Sara Campbell, Joseph Mills, Obidiah Atkinson, Brian Gearity, Clayton Kuklick, and Bryan McCullick

Coaching scholarship (CS) sits at the intersection of multiple paradigms and disciplines. Despite the eclectic nature of the field, most scholars operate only within their preferred paradigm, which limits how coaching is conceptualized and practiced. To address this limitation, we used the dialectic stance to analyze bibliometric records of CS produced between 1970 and 2020 from both an interpretivist and poststructuralist perspective.
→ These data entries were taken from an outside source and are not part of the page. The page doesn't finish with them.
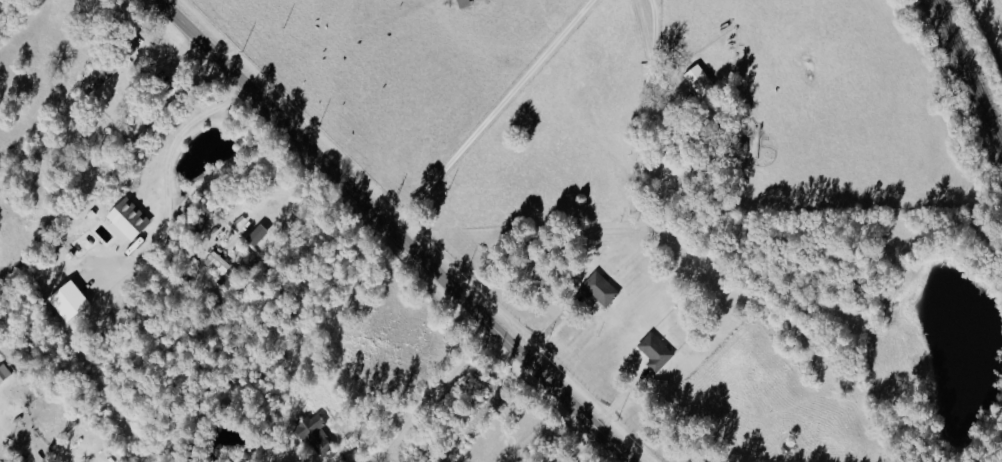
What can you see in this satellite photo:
road: (655, 56)
railway: (967, 76)
building: (699, 80)
road: (490, 114)
building: (740, 146)
building: (672, 162)
road: (165, 182)
building: (128, 218)
road: (391, 229)
building: (85, 240)
building: (222, 269)
building: (598, 290)
road: (554, 333)
building: (655, 351)
building: (4, 372)
road: (427, 395)
building: (314, 434)
road: (582, 446)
Using Web of Science, we identified 2,522 coaching articles and organized the bibliometric data into a time-ordered matrix representing five decades of CS: (a) number of publications per year, (b) country of origin, (c) institution, (d) journal, (e) author, and (f) most cited articles. Two research groups analyzed the data concurrently and independently using their respective paradigm. Next, the two groups came together to engage in dialogue and discover areas of convergence and divergence. Through the paradigmatic dialogue, the interpretivist research group realized they were operating in a postpositivist paradigm. Nevertheless, both groups determined CS was heavily influenced by Western societies, sport psychology, and the topic of motivation. The postpositivists highlighted evolutionary trends in CS, while the poststructuralists elucidated relations of power, understudied problems, and the consequences of the dominant knowledge produced.